On September 11, 2001, David Hale was already a practicing doctor. But as he watched the planes crash into the World Trade Center, he felt helpless—as if there was nothing that he, personally, could do to help. So the next morning he found an Army recruiter and enlisted in the National Guard.

Since then, Hale’s job as emergency room medical director at Woodbury’s Woodwinds Health Campus has been interspersed with two deployments to Iraq.

“The first time I went, I met the embassy people in Kirkuk, and we started an emergency medical technician basic course for the Iraqis. When I left, the program died because the unit that came after us had no interest in doing it. The Iraqis were close, but not quite able to teach the class by themselves.”

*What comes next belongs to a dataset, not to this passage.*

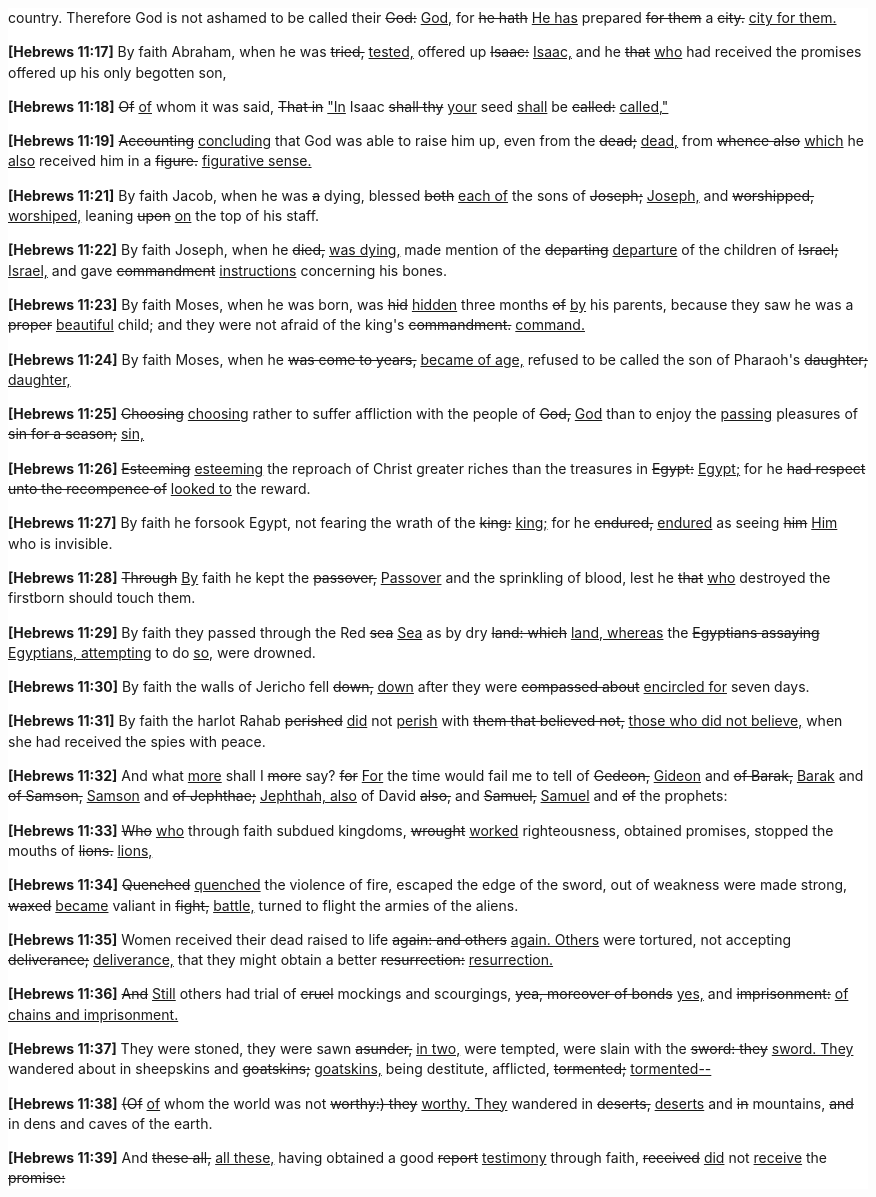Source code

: country. Therefore</ins> God is not ashamed to be called their <del>God:</del> <ins>God,</ins> for <del>he hath</del> <ins>He has</ins> prepared <del>for them</del> a <del>city.</del> <ins>city for them.</ins></p><p><b>[Hebrews 11:17]</b> By faith Abraham, when he was <del>tried,</del> <ins>tested,</ins> offered up <del>Isaac:</del> <ins>Isaac,</ins> and he <del>that</del> <ins>who</ins> had received the promises offered up his only begotten son,</p><p><b>[Hebrews 11:18]</b> <del>Of</del> <ins>of</ins> whom it was said, <del>That in</del> <ins>"In</ins> Isaac <del>shall thy</del> <ins>your</ins> seed <ins>shall</ins> be <del>called:</del> <ins>called,"</ins></p><p><b>[Hebrews 11:19]</b> <del>Accounting</del> <ins>concluding</ins> that God was able to raise him up, even from the <del>dead;</del> <ins>dead,</ins> from <del>whence also</del> <ins>which</ins> he <ins>also</ins> received him in a <del>figure.</del> <ins>figurative sense.</ins></p><p><b>[Hebrews 11:21]</b> By faith Jacob, when he was <del>a</del> dying, blessed <del>both</del> <ins>each of</ins> the sons of <del>Joseph;</del> <ins>Joseph,</ins> and <del>worshipped,</del> <ins>worshiped,</ins> leaning <del>upon</del> <ins>on</ins> the top of his staff.</p><p><b>[Hebrews 11:22]</b> By faith Joseph, when he <del>died,</del> <ins>was dying,</ins> made mention of the <del>departing</del> <ins>departure</ins> of the children of <del>Israel;</del> <ins>Israel,</ins> and gave <del>commandment</del> <ins>instructions</ins> concerning his bones.</p><p><b>[Hebrews 11:23]</b> By faith Moses, when he was born, was <del>hid</del> <ins>hidden</ins> three months <del>of</del> <ins>by</ins> his parents, because they saw he was a <del>proper</del> <ins>beautiful</ins> child; and they were not afraid of the king's <del>commandment.</del> <ins>command.</ins></p><p><b>[Hebrews 11:24]</b> By faith Moses, when he <del>was come to years,</del> <ins>became of age,</ins> refused to be called the son of Pharaoh's <del>daughter;</del> <ins>daughter,</ins></p><p><b>[Hebrews 11:25]</b> <del>Choosing</del> <ins>choosing</ins> rather to suffer affliction with the people of <del>God,</del> <ins>God</ins> than to enjoy the <ins>passing</ins> pleasures of <del>sin for a season;</del> <ins>sin,</ins></p><p><b>[Hebrews 11:26]</b> <del>Esteeming</del> <ins>esteeming</ins> the reproach of Christ greater riches than the treasures in <del>Egypt:</del> <ins>Egypt;</ins> for he <del>had respect unto the recompence of</del> <ins>looked to</ins> the reward.</p><p><b>[Hebrews 11:27]</b> By faith he forsook Egypt, not fearing the wrath of the <del>king:</del> <ins>king;</ins> for he <del>endured,</del> <ins>endured</ins> as seeing <del>him</del> <ins>Him</ins> who is invisible.</p><p><b>[Hebrews 11:28]</b> <del>Through</del> <ins>By</ins> faith he kept the <del>passover,</del> <ins>Passover</ins> and the sprinkling of blood, lest he <del>that</del> <ins>who</ins> destroyed the firstborn should touch them.</p><p><b>[Hebrews 11:29]</b> By faith they passed through the Red <del>sea</del> <ins>Sea</ins> as by dry <del>land: which</del> <ins>land, whereas</ins> the <del>Egyptians assaying</del> <ins>Egyptians, attempting</ins> to do <ins>so,</ins> were drowned.</p><p><b>[Hebrews 11:30]</b> By faith the walls of Jericho fell <del>down,</del> <ins>down</ins> after they were <del>compassed about</del> <ins>encircled for</ins> seven days.</p><p><b>[Hebrews 11:31]</b> By faith the harlot Rahab <del>perished</del> <ins>did</ins> not <ins>perish</ins> with <del>them that believed not,</del> <ins>those who did not believe,</ins> when she had received the spies with peace.</p><p><b>[Hebrews 11:32]</b> And what <ins>more</ins> shall I <del>more</del> say? <del>for</del> <ins>For</ins> the time would fail me to tell of <del>Gedeon,</del> <ins>Gideon</ins> and <del>of Barak,</del> <ins>Barak</ins> and <del>of Samson,</del> <ins>Samson</ins> and <del>of Jephthae;</del> <ins>Jephthah, also</ins> of David <del>also,</del> and <del>Samuel,</del> <ins>Samuel</ins> and <del>of</del> the prophets:</p><p><b>[Hebrews 11:33]</b> <del>Who</del> <ins>who</ins> through faith subdued kingdoms, <del>wrought</del> <ins>worked</ins> righteousness, obtained promises, stopped the mouths of <del>lions.</del> <ins>lions,</ins></p><p><b>[Hebrews 11:34]</b> <del>Quenched</del> <ins>quenched</ins> the violence of fire, escaped the edge of the sword, out of weakness were made strong, <del>waxed</del> <ins>became</ins> valiant in <del>fight,</del> <ins>battle,</ins> turned to flight the armies of the aliens.</p><p><b>[Hebrews 11:35]</b> Women received their dead raised to life <del>again: and others</del> <ins>again. Others</ins> were tortured, not accepting <del>deliverance;</del> <ins>deliverance,</ins> that they might obtain a better <del>resurrection:</del> <ins>resurrection.</ins></p><p><b>[Hebrews 11:36]</b> <del>And</del> <ins>Still</ins> others had trial of <del>cruel</del> mockings and scourgings, <del>yea, moreover of bonds</del> <ins>yes,</ins> and <del>imprisonment:</del> <ins>of chains and imprisonment.</ins></p><p><b>[Hebrews 11:37]</b> They were stoned, they were sawn <del>asunder,</del> <ins>in two,</ins> were tempted, were slain with the <del>sword: they</del> <ins>sword. They</ins> wandered about in sheepskins and <del>goatskins;</del> <ins>goatskins,</ins> being destitute, afflicted, <del>tormented;</del> <ins>tormented--</ins></p><p><b>[Hebrews 11:38]</b> <del>(Of</del> <ins>of</ins> whom the world was not <del>worthy:) they</del> <ins>worthy. They</ins> wandered in <del>deserts,</del> <ins>deserts</ins> and <del>in</del> mountains, <del>and</del> in dens and caves of the earth.</p><p><b>[Hebrews 11:39]</b> And <del>these all,</del> <ins>all these,</ins> having obtained a good <del>report</del> <ins>testimony</ins> through faith, <del>received</del> <ins>did</ins> not <ins>receive</ins> the <del>promise:</del>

Knowing that, Hale spent a lot of time contemplating his goals for his second deployment. His official mission was to oversee medical support for the soldiers in his purview. But his personal mission was to create some kind of medical infrastructure that would remain for the Iraqi people long after he was home again.

“We went out to some of the villages and asked the people what they wanted,” he recalls. “What we heard more and more was that [everyday people] would like some basic health training—how to treat a kid who has diarrhea, how to splint a fracture, clean a wound, deliver a baby. On the first day we taught, we were a little surprised to find that there were more than a hundred people there, all waiting to hear what we had to say.”

Hale also spearheaded an effort to provide free first-aid and midwifery kits to the Iraqi citizens who were learning the skills. Volunteers assembled about 400 of the kits and mailed them to Hale for distribution.

“When we went back three or four months later, they’d been using [the knowledge and supplies],” he says. “They asked questions and told us what they did. It wasn’t just something that made us feel good but didn’t do much for them. It was real—something that would perpetuate itself.”

Hale has been home for about a year now. He spends his time seeing patients and doing administrative work, leading a facility with some of the state’s highest patient satisfaction ratings. Still, his experience overseas continues to inform his work at Woodwinds and throughout the state. He has been working with HealthEast hospitals, the National Guard, and Minnesota’s U.S. Congressional leaders to provide traumatic brain injury screenings and services for returning veterans.

“The Minnesota group [on my second deployment] was actually the first to use what the Army now uses routinely for evaluating traumatic brain injuries,” he says. “Before November ’06, the way it was tracked and recorded was pretty sporadic. Now I think we are making progress.”